Leonie schaudert es. Seitdem sich die Woken vor die Sonne geschoben haben, ist es deutlich kühler geworden.

Ihr Blick geht zurück zum Brückenbogen, der vor ihr einen Weg zum anderen Ufer bildet – wie eine spöttische Herausforderung.

Vorsichtig stellt sie sich mit beiden Füssen auf das rostige Metall. Die Oberseite des Bogens ist flach, etwa einen Fuss breit. Langsam, Schritt für Schritt, beginnt sie auf der ansteigenden Flanke hochzusteigen. Wie eine Seiltänzerin hält sie ihren Speer quer vor sich und sucht damit ihr Gleichgewicht. Schon bald befindet sie sich über dem Fluss und gewinnt beunruhigend schnell an Höhe. Sie blickt auf das Wasser, welches von links nach rechts unter der Brücke hindurchströmt, unangenehm tief unter ihr. Ihr Blick folgt einen Moment lang den wilden Wellen—und sie verliert das Gleichgewicht.

Sie stürzt auf die Knie und hält sich mit beiden Händen an den Rändern des Brückenbogens fest. Der Speer fällt, und hilflos sieht sie ihn im braungrauen Wasser verschwinden. Regungslos verharrt sie, ihren Blick immer noch ins Wasser gerichtet. Plötzlich hat sie das Bild ihres Vaters vor sich, der ihr vor Jahrhunderten aus den Wellen des Meers zugewinkt hat. Nein, nicht zugewinkt – um Hilfe gewinkt hat er.

Blut quillt zwischen den Fingern ihrer rechten Hand hervor. Das Metall, an welches sie sich festklammert, muss ihre Haut zerschnitten haben.

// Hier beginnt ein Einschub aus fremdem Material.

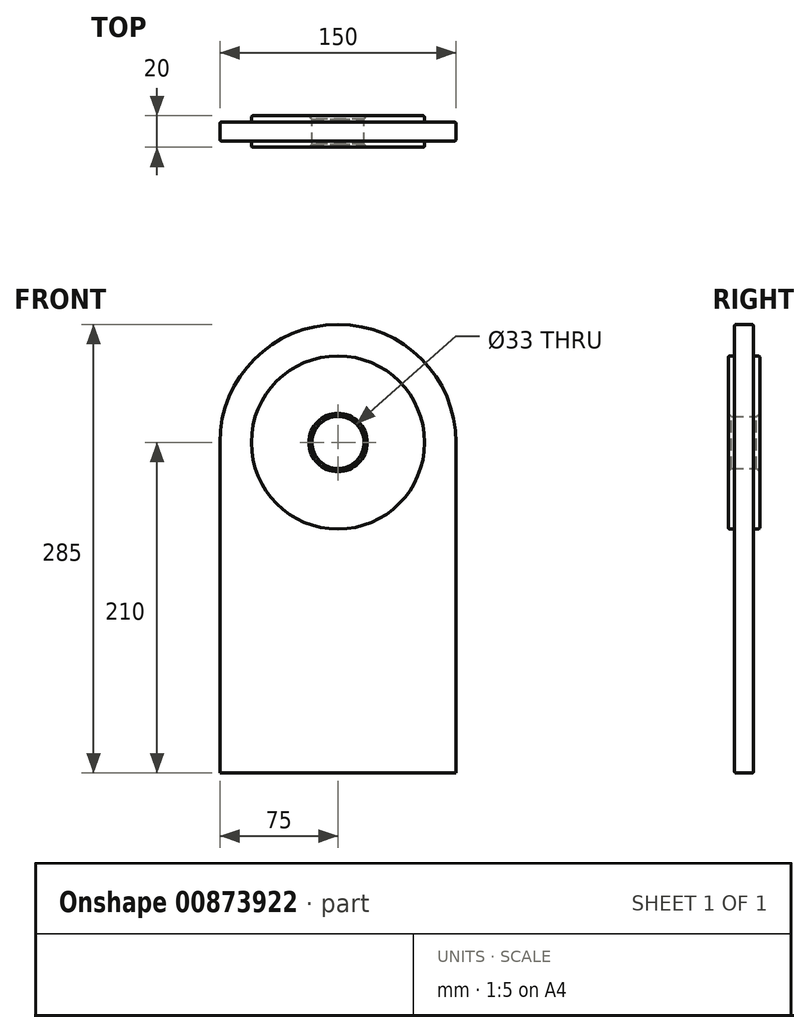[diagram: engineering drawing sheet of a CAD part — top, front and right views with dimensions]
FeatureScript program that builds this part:
annotation { "Feature Type Name" : "Feature", "Feature Type Description" : "" }
export const myFeature = defineFeature(function(context is Context, id is Id, definition is map)
    precondition{}
    {
        {
            var Q0;
            Q0=qCreatedBy(makeId("Front.planeOp"),FACE);
            var sketch = newSketch(context, id + "F0", { "sketchPlane" : qUnion([Q0])});
            skArc(sketch, "E0", {"start": v(75, 0) * mm, "mid": v(0, 75) * mm, "end": v(-75, 0) * mm});
            skLineSegment(sketch, "E1.top", {"start": v(-75, -210) * mm, "end": v(75, -210) * mm});
            skLineSegment(sketch, "E1.left", {"start": v(-75, 0) * mm, "end": v(-75, -210) * mm});
            skLineSegment(sketch, "E1.right", {"start": v(75, 0) * mm, "end": v(75, -210) * mm});
            skCircle(sketch, "E2.0", {"center": v(0, 0) * mm, "radius": 55 * mm});
            skCircle(sketch, "E3", {"center": v(0, 0) * mm, "radius": 16.5 * mm});
            skSolve(sketch);
        }
        {
            var Q0;
            Q0=makeQuery(id+"F0.imprint","IMPRINT",FACE,{"disambiguationData":[TD([[makeQuery(id+"F0.imprint","IMPRINT",EDGE,{"derivedFrom":sQuery(id+"F0.wireOp",EDGE,"E0")}),1.0]])]});
            extrude(context, id + "F1", {"entities" : qUnion([Q0]), "depth" : 12 * mm, "offsetDistance" : 25 * mm, "symmetric" : true});
        }
        {
            var Q0;
            Q0=makeQuery(id+"F0.imprint","IMPRINT",FACE,{"disambiguationData":[TD([[makeQuery(id+"F0.imprint","IMPRINT",EDGE,{"derivedFrom":sQuery(id+"F0.wireOp",EDGE,"E2.0")}),1.0]])]});
            extrude(context, id + "F2", {"entities" : qUnion([Q0]), "operationType" : NewBodyOperationType.ADD, "depth" : 20 * mm, "offsetDistance" : 25 * mm, "symmetric" : true});
        }
        {
            var Q0;
            Q0=makeQuery(id+"F2.opExtrude","CAP_EDGE",EDGE,{"disambiguationData":[OSD([sQuery(id+"F0.wireOp",EDGE,"E3")])],"isStart":false});
            var Q1;
            Q1=makeQuery(id+"F2.opExtrude","CAP_EDGE",EDGE,{"disambiguationData":[OSD([sQuery(id+"F0.wireOp",EDGE,"E3")])],"isStart":true});
            chamfer(context, id + "F3", {"entities" : qUnion([Q0, Q1]), "width" : 2 * mm, "tangentPropagation" : true});
        }
        {
            var Q0;
            Q0=makeQuery(id+"F2.opExtrude","CAP_EDGE",EDGE,{"disambiguationData":[OSD([sQuery(id+"F0.wireOp",EDGE,"E2.0")])],"isStart":true});
            var Q1;
            Q1=makeQuery(id+"F1.opExtrude","CAP_FACE",FACE,{"disambiguationData":[OSD([sQuery(id+"F0.wireOp",EDGE,"E0"),sQuery(id+"F0.wireOp",EDGE,"E1.top"),sQuery(id+"F0.wireOp",EDGE,"E1.left"),sQuery(id+"F0.wireOp",EDGE,"E1.right"),sQuery(id+"F0.wireOp",EDGE,"E2.0")])],"isStart":true});
            var Q2;
            Q2=makeQuery(id+"F1.opExtrude","CAP_FACE",FACE,{"disambiguationData":[OSD([sQuery(id+"F0.wireOp",EDGE,"E0"),sQuery(id+"F0.wireOp",EDGE,"E1.top"),sQuery(id+"F0.wireOp",EDGE,"E1.left"),sQuery(id+"F0.wireOp",EDGE,"E1.right"),sQuery(id+"F0.wireOp",EDGE,"E2.0")])],"isStart":false});
            fillet(context, id + "F4", {"entities" : qUnion([Q0, Q1, Q2]), "radius" : 1 * mm, "tangentPropagation" : true, "allowEdgeOverflow" : false});
        }
        {
            var Q0;
            Q0=makeQuery(id+"F2.opExtrude","CAP_EDGE",EDGE,{"disambiguationData":[OSD([sQuery(id+"F0.wireOp",EDGE,"E2.0")])],"isStart":false});
            fillet(context, id + "F5", {"entities" : qUnion([Q0]), "radius" : 1 * mm, "tangentPropagation" : true, "allowEdgeOverflow" : false});
        }
    });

Ein kalter Windstoss aus den Bergen lässt den Brückenbogen vibrieren. Er gibt ein fast menschliches Geräusch von sich, ein tiefes Brumme, das unendlich müde tönt. Plötzlich hat Leonie das Gefühl, neben sich selbst zu stehen – federleicht in der Luft – und ihren Körper zu betrachten, der sich am Brückenbogen festklammert, wie ein seltsam magerer Marienkäfer an einen Grashalm. Und sie fragt sich, ob der Bogen all die Jahrhunderte nur darauf gewartet hat, ausgerechnet heute dem beharrlichen Ruf der Schwerkraft nachzugeben. Wird er sich nun, zusammen mit dem verzweifelt an ihm festgeklammerten Marienkäfer, in das ungeduldig wartende Wasser fallen lassen?

Nein.

Leonie schüttelt den Kopf und findet sich in ihrem Körper wieder, den Blick auf das rostige Metall gerichtet. Bewusst und langsam löst sie die rechte Hand und bewegt sie etwas nach vorne, um dort das Metall wieder zu ergreifen. Sanfter dieses Mal. Dann folgen ihr rechtes Knie, ihre linke Hand, ihr linkes Knie.

Sie arbeitet sich den Bogen entlang. Nach einer Ewigkeit merkt sie, dass sie den höchsten Punkt hinter sich hat und das Ufer näher kommt.

Als sie endlich die andere Seite erreicht hat, lässt sie sich ins Gras sinken und legt ihre Arme um die Beine. Ihre Hände und Knie zittern.


Sie hat es geschafft, sie hat den Fluss überquert. Dies ist die andere Seite – jene, von welcher der Rauch herkommt.